Karachay-Cherkess Republic
- Proportion: 1:2
- Adopted: 26 July 1996
- Design: A horizontal tricolour of light blue, green and red, with a circle containing a rising sun from behind a mountain, centered on the green band

= Flag of Karachay-Cherkessia =

Flag of the Russian republic of Karachay-Cherkessia

The flag of the Karachay-Cherkess Republic (Note: Государственный Флаг Карачаево-Черкесской Республики, Къэрэшей-Шэрджэс Республикэм и Къэрал Нып, Къарачай Черкес Республиканы Къырал Байрагъы, Къарча-Черкес Республика Къральыгӏва Баракъ), a federal subject and republic in the Russian Federation, was adopted on 26 July 1996.

==Description==
The flag consists of three equally sized bars, from top to bottom in the colours light blue, green, and red. Light blue symbolizes peace, kind motives and quiet. Green represents nature, fertility and wealth. Red is for the warmth and unity of the people of Karachay–Cherkessia. In the center of the green bar is a white circle containing the sun rising from behind a mountain, representing the landscape of the republic. A similar symbol is found in the Flag of Kabardino-Balkaria.

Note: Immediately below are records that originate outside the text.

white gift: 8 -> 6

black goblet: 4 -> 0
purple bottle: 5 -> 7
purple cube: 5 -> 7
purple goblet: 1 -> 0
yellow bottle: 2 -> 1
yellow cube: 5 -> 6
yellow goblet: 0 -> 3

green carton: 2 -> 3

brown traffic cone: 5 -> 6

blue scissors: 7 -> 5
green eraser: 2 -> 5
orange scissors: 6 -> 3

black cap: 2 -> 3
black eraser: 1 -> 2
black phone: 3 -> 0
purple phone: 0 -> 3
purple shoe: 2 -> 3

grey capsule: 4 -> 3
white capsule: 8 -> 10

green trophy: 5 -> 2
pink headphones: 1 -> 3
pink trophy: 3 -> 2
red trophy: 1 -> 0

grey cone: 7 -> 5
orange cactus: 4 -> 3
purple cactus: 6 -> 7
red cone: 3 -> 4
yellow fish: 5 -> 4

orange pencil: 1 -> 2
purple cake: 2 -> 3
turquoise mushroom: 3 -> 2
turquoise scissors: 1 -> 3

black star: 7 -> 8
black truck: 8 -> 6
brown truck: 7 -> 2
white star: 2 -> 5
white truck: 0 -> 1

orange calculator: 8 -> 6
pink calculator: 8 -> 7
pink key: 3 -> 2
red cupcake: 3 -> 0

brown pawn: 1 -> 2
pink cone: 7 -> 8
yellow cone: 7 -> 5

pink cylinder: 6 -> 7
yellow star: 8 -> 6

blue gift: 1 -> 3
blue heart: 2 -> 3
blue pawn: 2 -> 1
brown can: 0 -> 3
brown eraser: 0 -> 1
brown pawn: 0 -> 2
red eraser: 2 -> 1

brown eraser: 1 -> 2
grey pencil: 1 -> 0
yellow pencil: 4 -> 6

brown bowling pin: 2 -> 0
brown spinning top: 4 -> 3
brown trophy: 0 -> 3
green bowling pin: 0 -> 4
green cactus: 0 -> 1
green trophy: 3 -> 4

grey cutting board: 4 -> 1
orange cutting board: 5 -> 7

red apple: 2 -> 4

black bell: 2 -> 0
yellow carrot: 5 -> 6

By the Decree of the Supreme Council of the Karachay-Cherkess Republic of December 3, 1994 No. 76-XXI, the flag of Karachay-Cherkessia was adopted:

The national flag of the Karachay-Cherkess Republic is a right quadrilateral in the aspect ratio: length to height 2:1.

The state flag of the Karachay-Cherkess Republic is formed from three colors: light blue, green, and red. The colors are arranged in three horizontal stripes of equal width: light blue on top, green in the middle, and red on the bottom.

In the middle of the green strip, in its entire width, there is a bright circle (ring), in which the sun rises from behind the mountains with five wide double and six thin and short rays.

On July 26, 1996, changes were made to the description of the flag that do not affect its image:

The state flag of the Karachay-Cherkess Republic is a panel of three equal horizontal stripes: the top one is light blue, the middle one is green and the bottom one is red. In the center of the cloth is a light circle (ring), in which the sun rises from behind the mountains with five wide double and six thin and short rays.

The ratio of the flag's width to its length is 1:2.

==Symbolism==

The colors on the State Flag of the Karachay-Cherkess Republic mean:
- Light blue color - the personification of the world, bright and good motives and tranquility;
- Green is the main color of nature, a symbol of fertility, wealth and creation, the color of youth and at the same time wisdom and restraint;
- Red is a solemn color, a symbol of warmth and closeness between peoples.

According to an unofficial interpretation, the colors of the flag reflect the main ethnic groups in the population of the Karachay-Cherkess Republic:
- Light blue - represents the Turkic peoples of the Karachay-Cherkess Republic - Karachays and Nogais;
- Green - symbolizes the Adyghe peoples - Circassians and Abazins;
- Red - Slavic population of the Karachay-Cherkess Republic.

==Color scheme==

| Colors scheme | Blue | Green | Red | Yellow | White |
|---|---|---|---|---|---|
| CMYK | 100-31-0-18 | 100-0-61-56 | 0-88-97-12 | 0-30-100-0 | 0-0-0-0 |
| HEX | #0091D1 | #00712C | #E11A07 | #FFB200 | #FFFFFF |
| RGB | 0-145-209 | 0-113-44 | 225-26-7 | 255-178-0 | 255-255-255 |

==Gallery==

Alternative flag of Karachay-Cherkessia with a blue field behind the sun.
Alternative flag of Karachay-Cherkessia with a simplified central emblem.